Architecture of the Gigafactory

Perhaps, the most remarkable thing about the Tesla Gigafactory is its architecture. Before the Nevada site was chosen, Tesla Motors Inc. considered citing the Gigafactory’s site in a number of places including California, New Mexico, Arizona, Texas as well as Nevada where there is an abundant supply of sunlight.

The 5 million-square-foot (465,000-square-meter), diamond-shaped Lithium-ion battery factory is built with renewable energy in mind especially solar. The building will generate all the electricity it needs. Take a look at the Tesla Gigafactory below and notice especially how the roof is covered by Photovoltaic panels!

Tesla Gigaffactory Did you notice the windmills too? Photo: Teslamotors.com

Tesla Gigaffactory
Did you notice the windmills too?
Photo: Teslamotors.com

 

United States Involvement in the Gigafactory: Any lesson for Nigeria?

Perhaps the commonest thing about the United States and Nigeria is need for renewable energy. Of course, the United States is a developed country and Nigeria and Africa by extension is way behind them in the utilization of the several ways Renewable energy can contribute the nation’s economy and increase the average standard of living of the people.

But Nigeria as an African economic power must learn to catch up fast with what is already working in other countries.

 

For example, let’s look at the Government’s involvement in the establishment of the Tesla Gigafactory, although Tesla Motors Inc. is a privately owned company.

 

As I wrote earlier on, the Tesla Gigafactory is cited in the state of Nevada. In 2014, Bloomberg Business News reported that The Nevada State Government has agreed to offer a whopping $1.3 billion in tax incentives to build the world’s largest lithium-ion battery plant in their state. In addition, Bloomberg wrote:

 

“Tesla would pay no sales taxes for 20 years and no property or business taxes for 10 years. It also would receive $195 million of tax credits over 20 years.”

 

The question remains: “Why would a State Government spend so much resource just to get a private investor to cite a factory in his state?”

 

The answer isn’t quite farfetched. The Tesla Gigafactory was estimated to employ about 6,500 people and Nevada state Governor, Brian Sandoval estimated that Nevada would enjoy $100 billion in economic benefit over two decades from the construction of this factory –Quite a huge benefit on the short and long-run to the government, isn’t it?

 

Now bringing this down to our country Nigeria, you will quite appreciate the fact that we need more jobs in Nigeria than the United States by far, our government also critically needs more sources of revenue than the United states.
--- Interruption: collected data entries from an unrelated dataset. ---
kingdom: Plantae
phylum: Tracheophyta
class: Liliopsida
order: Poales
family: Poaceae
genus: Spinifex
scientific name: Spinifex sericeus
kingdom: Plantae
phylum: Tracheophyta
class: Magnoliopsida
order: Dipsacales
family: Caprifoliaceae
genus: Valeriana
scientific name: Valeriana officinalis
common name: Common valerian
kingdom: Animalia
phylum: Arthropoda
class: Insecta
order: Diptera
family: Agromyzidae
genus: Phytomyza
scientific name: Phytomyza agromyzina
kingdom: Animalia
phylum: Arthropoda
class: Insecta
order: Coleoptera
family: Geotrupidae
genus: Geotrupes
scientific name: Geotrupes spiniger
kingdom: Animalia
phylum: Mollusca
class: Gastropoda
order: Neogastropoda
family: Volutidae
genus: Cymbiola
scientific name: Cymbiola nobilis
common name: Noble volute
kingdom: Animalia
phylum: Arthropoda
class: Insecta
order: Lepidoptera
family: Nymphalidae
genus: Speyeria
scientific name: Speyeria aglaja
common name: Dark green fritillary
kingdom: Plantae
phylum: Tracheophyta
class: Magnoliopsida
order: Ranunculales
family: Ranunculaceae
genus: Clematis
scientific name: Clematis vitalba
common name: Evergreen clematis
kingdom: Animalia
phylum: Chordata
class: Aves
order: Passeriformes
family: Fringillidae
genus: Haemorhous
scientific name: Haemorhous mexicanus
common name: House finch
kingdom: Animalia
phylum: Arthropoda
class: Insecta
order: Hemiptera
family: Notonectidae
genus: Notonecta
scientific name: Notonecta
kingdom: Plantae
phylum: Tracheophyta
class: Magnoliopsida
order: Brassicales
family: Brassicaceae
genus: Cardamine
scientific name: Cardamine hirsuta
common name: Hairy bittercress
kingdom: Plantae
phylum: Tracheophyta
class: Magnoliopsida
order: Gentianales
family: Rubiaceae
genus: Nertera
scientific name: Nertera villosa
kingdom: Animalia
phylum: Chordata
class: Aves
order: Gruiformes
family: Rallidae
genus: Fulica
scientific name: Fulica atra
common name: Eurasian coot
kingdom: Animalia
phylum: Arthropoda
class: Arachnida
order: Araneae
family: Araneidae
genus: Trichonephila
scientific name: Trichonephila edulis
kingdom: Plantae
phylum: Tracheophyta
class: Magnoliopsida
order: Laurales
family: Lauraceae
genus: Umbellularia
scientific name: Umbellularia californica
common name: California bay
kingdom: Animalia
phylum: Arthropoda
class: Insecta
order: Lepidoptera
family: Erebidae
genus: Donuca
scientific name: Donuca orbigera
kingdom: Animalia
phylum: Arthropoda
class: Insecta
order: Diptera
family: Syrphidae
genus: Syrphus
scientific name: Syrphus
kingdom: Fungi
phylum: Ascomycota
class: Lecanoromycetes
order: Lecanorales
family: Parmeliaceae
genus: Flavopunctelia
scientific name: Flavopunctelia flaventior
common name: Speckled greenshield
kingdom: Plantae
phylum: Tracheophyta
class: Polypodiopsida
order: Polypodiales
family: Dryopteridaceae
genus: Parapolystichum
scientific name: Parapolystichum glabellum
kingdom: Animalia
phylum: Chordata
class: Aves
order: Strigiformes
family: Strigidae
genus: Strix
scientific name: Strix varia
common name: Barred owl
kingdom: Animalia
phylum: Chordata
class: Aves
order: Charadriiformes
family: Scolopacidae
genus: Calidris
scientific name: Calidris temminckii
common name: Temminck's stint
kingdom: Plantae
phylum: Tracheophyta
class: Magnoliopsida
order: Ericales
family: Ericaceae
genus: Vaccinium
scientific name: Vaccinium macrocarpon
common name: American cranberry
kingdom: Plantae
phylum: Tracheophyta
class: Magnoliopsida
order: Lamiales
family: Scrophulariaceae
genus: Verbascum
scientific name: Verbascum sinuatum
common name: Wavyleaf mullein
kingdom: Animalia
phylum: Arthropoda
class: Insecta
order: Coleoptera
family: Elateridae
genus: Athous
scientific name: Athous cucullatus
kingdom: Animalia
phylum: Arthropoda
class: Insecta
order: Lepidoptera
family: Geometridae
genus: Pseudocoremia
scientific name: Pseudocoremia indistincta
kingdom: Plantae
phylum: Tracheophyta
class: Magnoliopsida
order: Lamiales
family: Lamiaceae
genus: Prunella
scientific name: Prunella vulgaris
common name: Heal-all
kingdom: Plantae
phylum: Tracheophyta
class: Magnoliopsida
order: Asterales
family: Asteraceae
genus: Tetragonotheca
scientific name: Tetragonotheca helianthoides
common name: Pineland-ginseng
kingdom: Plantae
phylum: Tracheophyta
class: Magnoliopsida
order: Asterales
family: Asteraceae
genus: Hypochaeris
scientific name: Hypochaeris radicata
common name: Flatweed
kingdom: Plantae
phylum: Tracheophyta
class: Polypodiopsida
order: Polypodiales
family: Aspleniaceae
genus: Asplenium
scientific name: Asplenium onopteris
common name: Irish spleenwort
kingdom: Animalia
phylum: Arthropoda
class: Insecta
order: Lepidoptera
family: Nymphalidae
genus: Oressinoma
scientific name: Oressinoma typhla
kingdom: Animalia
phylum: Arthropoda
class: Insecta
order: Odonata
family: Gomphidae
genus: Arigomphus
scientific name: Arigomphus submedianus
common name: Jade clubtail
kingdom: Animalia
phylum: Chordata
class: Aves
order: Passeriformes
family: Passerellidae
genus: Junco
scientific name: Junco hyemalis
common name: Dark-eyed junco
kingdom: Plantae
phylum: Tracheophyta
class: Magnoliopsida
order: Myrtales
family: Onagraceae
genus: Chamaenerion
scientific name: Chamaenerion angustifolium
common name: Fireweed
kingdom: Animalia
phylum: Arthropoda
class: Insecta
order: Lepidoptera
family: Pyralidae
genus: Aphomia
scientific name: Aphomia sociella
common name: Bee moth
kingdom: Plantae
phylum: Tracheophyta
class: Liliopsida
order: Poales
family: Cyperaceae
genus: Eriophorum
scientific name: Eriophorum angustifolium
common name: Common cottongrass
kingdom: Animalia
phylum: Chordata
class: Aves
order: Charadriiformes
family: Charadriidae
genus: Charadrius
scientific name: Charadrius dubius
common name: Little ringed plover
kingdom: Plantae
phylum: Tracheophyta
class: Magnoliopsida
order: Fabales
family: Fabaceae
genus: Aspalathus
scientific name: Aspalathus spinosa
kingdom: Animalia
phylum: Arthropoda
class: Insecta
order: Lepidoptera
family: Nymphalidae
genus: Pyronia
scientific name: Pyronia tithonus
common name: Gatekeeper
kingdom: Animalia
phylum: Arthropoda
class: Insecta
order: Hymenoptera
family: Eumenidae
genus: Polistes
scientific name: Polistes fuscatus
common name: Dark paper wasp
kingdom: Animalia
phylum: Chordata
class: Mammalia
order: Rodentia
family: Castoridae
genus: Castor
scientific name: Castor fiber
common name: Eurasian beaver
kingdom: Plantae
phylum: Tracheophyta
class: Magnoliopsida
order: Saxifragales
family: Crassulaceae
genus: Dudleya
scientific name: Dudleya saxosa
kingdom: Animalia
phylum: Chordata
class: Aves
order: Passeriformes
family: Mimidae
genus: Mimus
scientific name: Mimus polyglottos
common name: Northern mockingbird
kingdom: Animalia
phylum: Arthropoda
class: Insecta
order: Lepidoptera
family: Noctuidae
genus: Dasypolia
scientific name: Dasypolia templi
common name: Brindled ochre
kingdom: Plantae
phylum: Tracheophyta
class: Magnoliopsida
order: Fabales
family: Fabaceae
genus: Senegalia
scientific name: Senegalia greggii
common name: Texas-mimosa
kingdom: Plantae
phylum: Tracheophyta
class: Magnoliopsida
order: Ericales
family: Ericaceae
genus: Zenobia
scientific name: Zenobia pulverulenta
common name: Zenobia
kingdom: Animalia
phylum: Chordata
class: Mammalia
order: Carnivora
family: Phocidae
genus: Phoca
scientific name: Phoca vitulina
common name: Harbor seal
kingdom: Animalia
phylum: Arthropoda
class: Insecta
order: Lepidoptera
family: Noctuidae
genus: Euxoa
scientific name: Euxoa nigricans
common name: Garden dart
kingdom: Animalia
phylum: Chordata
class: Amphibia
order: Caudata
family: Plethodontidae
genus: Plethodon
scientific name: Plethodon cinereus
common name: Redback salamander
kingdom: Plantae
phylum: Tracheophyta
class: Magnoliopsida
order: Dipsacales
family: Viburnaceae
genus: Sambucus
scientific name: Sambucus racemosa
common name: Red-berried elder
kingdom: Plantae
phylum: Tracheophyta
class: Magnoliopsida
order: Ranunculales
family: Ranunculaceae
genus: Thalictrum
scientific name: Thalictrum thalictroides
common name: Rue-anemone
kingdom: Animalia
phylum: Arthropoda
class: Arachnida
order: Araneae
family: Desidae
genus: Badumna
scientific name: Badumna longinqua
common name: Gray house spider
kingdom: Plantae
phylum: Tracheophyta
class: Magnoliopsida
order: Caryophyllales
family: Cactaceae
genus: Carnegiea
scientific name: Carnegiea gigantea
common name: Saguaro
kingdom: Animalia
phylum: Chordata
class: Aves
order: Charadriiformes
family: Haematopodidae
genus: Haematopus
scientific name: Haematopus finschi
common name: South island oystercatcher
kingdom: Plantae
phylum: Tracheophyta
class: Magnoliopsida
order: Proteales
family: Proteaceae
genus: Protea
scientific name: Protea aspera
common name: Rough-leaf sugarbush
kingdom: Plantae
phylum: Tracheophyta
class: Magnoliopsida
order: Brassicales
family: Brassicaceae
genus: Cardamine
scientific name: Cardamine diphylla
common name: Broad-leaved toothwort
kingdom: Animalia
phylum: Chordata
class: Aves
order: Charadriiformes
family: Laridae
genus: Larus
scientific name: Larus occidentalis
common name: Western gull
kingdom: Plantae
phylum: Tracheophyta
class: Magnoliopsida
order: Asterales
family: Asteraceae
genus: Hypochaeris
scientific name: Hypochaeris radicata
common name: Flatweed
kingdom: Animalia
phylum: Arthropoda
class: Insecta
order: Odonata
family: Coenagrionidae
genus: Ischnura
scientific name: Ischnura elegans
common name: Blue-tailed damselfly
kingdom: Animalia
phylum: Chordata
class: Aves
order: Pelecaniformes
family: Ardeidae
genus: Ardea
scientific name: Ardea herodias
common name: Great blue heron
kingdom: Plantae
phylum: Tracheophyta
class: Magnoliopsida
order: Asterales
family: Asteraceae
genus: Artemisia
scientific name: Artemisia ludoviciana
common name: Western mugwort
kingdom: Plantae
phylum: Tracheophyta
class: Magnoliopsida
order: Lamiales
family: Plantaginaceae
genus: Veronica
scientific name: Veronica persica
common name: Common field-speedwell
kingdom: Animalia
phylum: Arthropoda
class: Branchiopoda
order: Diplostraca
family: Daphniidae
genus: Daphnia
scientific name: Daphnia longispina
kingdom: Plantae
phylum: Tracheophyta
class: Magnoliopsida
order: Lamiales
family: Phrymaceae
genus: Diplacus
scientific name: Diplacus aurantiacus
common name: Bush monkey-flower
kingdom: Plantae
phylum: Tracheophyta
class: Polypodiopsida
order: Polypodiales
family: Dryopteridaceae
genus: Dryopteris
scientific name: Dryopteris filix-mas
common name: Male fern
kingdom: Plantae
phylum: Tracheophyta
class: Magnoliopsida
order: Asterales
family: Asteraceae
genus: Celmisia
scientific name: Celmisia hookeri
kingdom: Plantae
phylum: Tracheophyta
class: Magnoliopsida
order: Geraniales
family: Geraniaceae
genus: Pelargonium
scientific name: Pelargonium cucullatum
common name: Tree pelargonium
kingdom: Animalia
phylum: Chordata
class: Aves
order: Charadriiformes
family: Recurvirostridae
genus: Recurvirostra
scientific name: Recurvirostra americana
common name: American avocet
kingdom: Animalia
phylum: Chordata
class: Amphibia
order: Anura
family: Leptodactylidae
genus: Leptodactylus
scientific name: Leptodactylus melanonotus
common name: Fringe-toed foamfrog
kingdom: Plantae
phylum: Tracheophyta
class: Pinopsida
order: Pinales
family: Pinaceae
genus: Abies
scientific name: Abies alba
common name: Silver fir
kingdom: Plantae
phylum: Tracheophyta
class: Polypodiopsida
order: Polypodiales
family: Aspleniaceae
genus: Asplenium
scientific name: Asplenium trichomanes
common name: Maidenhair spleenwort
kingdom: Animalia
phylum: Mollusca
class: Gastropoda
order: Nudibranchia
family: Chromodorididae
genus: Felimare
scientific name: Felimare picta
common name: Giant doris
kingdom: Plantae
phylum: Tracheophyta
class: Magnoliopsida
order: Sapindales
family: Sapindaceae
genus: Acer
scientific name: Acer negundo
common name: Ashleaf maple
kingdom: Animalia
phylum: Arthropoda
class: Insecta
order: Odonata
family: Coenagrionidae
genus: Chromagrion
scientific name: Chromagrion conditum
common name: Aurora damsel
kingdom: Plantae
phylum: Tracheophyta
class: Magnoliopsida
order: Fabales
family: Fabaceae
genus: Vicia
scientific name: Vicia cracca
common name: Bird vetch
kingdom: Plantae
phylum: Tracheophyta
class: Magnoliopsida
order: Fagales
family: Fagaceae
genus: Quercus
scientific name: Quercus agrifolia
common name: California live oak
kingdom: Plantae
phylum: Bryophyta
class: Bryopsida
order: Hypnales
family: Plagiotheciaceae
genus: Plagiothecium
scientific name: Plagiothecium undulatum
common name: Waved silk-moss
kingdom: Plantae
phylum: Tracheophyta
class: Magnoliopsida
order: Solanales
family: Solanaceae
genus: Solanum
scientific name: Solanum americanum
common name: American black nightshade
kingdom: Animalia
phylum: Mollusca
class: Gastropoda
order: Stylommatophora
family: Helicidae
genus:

According to a Thisday publication on the unemployment rate in Nigeria in the first quarter of 2015:

 

“Accordingly 44.3 per cent of Nigerians in the labour force (not entire population) aged 15 to 24 were either unemployed or underemployed; while another 25.9 per cent aged 25 to 34 were either unemployed or under employed in Q1 2015.”

Such high unemployment figures as above simply means that the Nigeria government must strive to ensure that private sector involvement is very much encouraged. Nigeria must borrow a leaf from the United States and the Nevada state government to ensure that the private sector that ultimately generates employment opportunities for the people and additional revenue to the government are well protected and nurtured from infancy until they can solidly stand.